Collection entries
>>>

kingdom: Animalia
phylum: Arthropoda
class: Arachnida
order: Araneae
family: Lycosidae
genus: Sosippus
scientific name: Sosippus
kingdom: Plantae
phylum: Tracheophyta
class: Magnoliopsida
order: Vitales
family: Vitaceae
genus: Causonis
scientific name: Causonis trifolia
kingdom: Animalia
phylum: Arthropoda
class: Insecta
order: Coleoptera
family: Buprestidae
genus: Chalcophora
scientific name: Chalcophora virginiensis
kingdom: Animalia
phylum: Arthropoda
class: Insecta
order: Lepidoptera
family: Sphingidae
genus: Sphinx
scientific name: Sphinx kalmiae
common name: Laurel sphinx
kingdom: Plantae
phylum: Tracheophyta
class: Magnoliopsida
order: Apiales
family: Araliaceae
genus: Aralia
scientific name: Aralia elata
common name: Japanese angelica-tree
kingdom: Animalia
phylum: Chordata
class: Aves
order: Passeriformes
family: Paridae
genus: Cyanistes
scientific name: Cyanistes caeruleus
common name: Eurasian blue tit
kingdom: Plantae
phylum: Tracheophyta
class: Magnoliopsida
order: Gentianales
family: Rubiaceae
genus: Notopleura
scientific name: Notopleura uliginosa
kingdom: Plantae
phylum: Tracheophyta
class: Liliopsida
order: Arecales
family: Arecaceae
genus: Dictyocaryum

<<<

=== Aim of the exercise ===
Report every line of the data that contains the string "name". Matching is case-sensitive.

=== Solution for this task ===
scientific name: Sosippus
scientific name: Causonis trifolia
scientific name: Chalcophora virginiensis
scientific name: Sphinx kalmiae
common name: Laurel sphinx
scientific name: Aralia elata
common name: Japanese angelica-tree
scientific name: Cyanistes caeruleus
common name: Eurasian blue tit
scientific name: Notopleura uliginosa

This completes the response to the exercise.